Türkiye'nin Otomobilinin "en"lerine işaret eden Karakaş, "Segmentinde en uzun aks mesafesi olan otomobilden bahsediyoruz. En geniş iç hacme ve en yüksek performansa sahip olacak. Toplam sahip olma maliyetinde ise elektrikli araç olmanın verdiği avantaj ile en uygun araç olacak. 2022 yılında seri üretime başladığımızda bizim şirketimiz ödenmiş öz sermayesi en yüksek otomobil şirketi olacak." dedi.
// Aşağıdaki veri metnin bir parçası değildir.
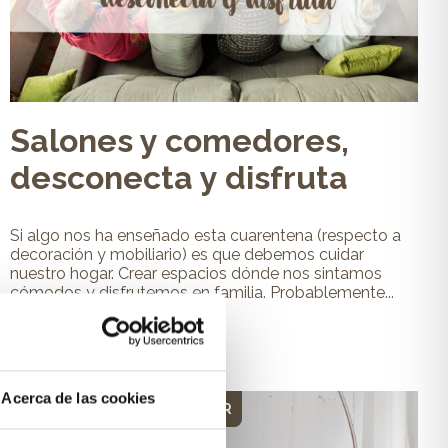
Salones y comedores,
desconecta y disfruta
Si algo nos ha enseñado esta cuarentena (respecto a
decoración y mobiliario) es que debemos cuidar
nuestro hogar. Crear espacios dónde nos sintamos
cómodos y disfrutemos en familia. Probablemente...
Leer más
Acerca de las cookies
DECORACIÓN PARA TU HOGAR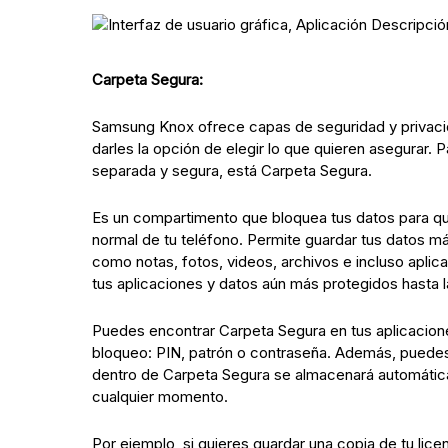
Carpeta Segura:
Samsung Knox ofrece capas de seguridad y privacida
darles la opción de elegir lo que quieren asegurar.
separada y segura, está Carpeta Segura.
Es un compartimento que bloquea tus datos para qu
normal de tu teléfono. Permite guardar tus datos m
como notas, fotos, videos, archivos e incluso apli
tus aplicaciones y datos aún más protegidos hasta l
Puedes encontrar Carpeta Segura en tus aplicaciones
bloqueo: PIN, patrón o contraseña. Además, puedes 
dentro de Carpeta Segura se almacenará automátic
cualquier momento.
Por ejemplo, si quieres guardar una copia de tu lice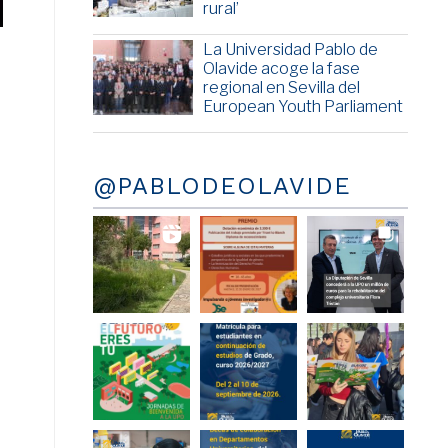
rural’
La Universidad Pablo de
Olavide acoge la fase
regional en Sevilla del
European Youth Parliament
@PABLODEOLAVIDE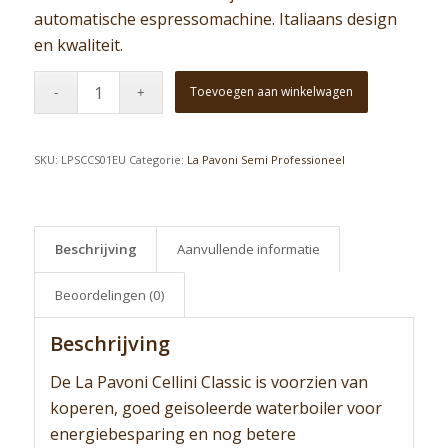
automatische espressomachine. Italiaans design
en kwaliteit.
Toevoegen aan winkelwagen
SKU:
LPSCCS01EU
Categorie:
La Pavoni Semi Professioneel
Beschrijving
Aanvullende informatie
Beoordelingen (0)
Beschrijving
De La Pavoni Cellini Classic is voorzien van
koperen, goed geisoleerde waterboiler voor
energiebesparing en nog betere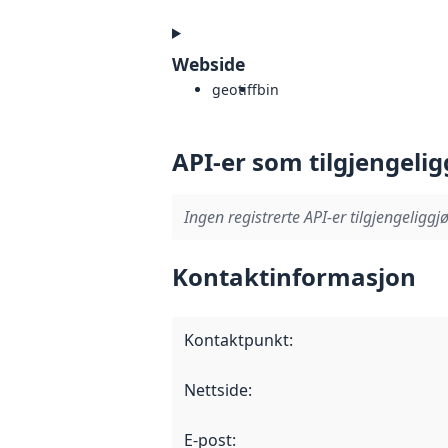
Webside
geotiff
bin
API-er som tilgjengelig
Ingen registrerte API-er tilgjengeliggjø
Kontaktinformasjon
Kontaktpunkt
:
Nettside
:
E-post
: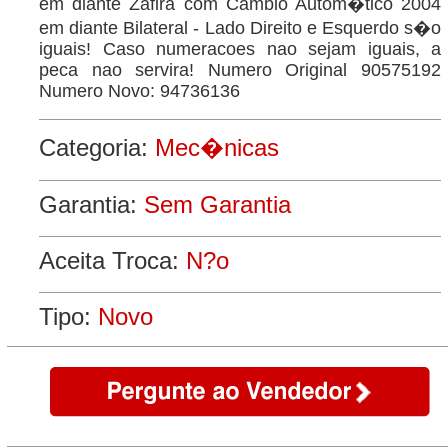
em diante Zafira com Cambio Autom�tico 2004
em diante Bilateral - Lado Direito e Esquerdo s�o
iguais! Caso numeracoes nao sejam iguais, a
peca nao servira! Numero Original 90575192
Numero Novo: 94736136
Categoria:
Mec�nicas
Garantia:
Sem Garantia
Aceita Troca:
N?o
Tipo:
Novo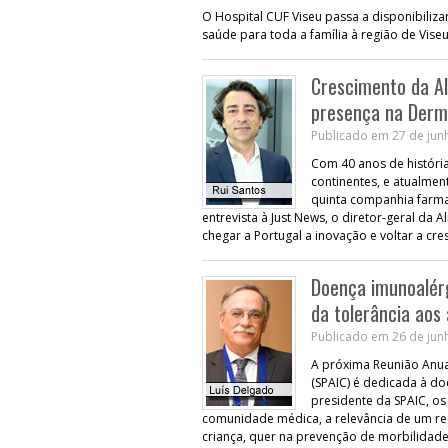
O Hospital CUF Viseu passa a disponibilizar
saúde para toda a família à região de Vis
Crescimento da Al
presença na Derm
Publicado em 27 de junh
Com 40 anos de históri
continentes, e atualment
quinta companhia farma
entrevista à Just News, o diretor-geral da A
chegar a Portugal a inovação e voltar a cr
Doença imunoalérg
da tolerância aos
Publicado em 26 de junh
A próxima Reunião Anua
(SPAIC) é dedicada à do
presidente da SPAIC, os
comunidade médica, a relevância de um re
criança, quer na prevenção de morbilidad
Karakaş, teknoloji odaklarına dikkati çekerek, şunları kaydetti:

"Teknoloji odağımızda özgün teknoloji var. Örneğin bataryasını sıfırdan geliştirdiğimiz, hiçbir yerden almadığımız, hiçbir yerden lisanslamadığımız tamamıyla bizim ihtiyaçlarımıza uygun bir teknoloji. Yetkinlik... Ülkemizde savunma sanayinde mükemmel mühendislerimiz var. Savunma sanayisindeki örneğin, bir helikopterin, uçağın modellemesini otomobilimize taşıdık. Otomobilimizin modellemesiyle bir sürü simülasyonu çok hızlı ve etkin şekilde yapabiliyoruz. Dönüşüm... Teknoloji ile beraber ilerleyerek ve gelecekteki tüketicinin ihtiyaçlarını düşünerek otomobilden fazlasını yapmak üzere dışarıda fuayede gördüğünüz, evinizdeki aletlerle bağlanabilen bir teknolojiden bahsediyoruz. Farklılaşma küçük teknolojilerle... Örneğin holografik asistan gibi, navigasyon sistemini ve ulaştırmadaki bazı bilgilendirme sistemlerini yerinden oynatacak sistemlerle farklılaşmak istiyoruz."

"DOĞRU YERDE YOLA ÇIKTIK"

"Türkiye'nin Otomobili' ne demektir?" sorusunu yanıtlamak istediğini vurgulayan Karakaş, "Her şeyden önce Türkiye'nin küresel bir markasıdır. Kararlarını bağımsız verebilen, direksiyonunda bizim oturduğumuz ve ekosistemini kendisi oluşturabilen bir şirkettir. Teknolojisini ülkemizin diğer teknolojileriyle birleştirerek bir sonraki seviyeye ulaşmasında liderlik, öncülük edebilecek altyapıyı ve uygulama alanlarını getirmektedir. Her şeyden önemlisi fikri sınai mülkiyet haklarının yüzde 100'ü Türkiye'ye ait olan bir otomobil demektir. Doğru zamanda doğru yola çıktığımızı söylemiştik, aynı zamanda 'Doğru yerde mi yola çıktınız?' diye sorarlar. Evet. Yetkinliklerimize, pazarımıza baktığımızda 'Doğru yerde yola çıktık' diyoruz. Yeniliğe çıktığımız yolun aynı zamanda yeni bir lige de çıkmak olduğunun altını çizmek isterim." şeklinde konuştu.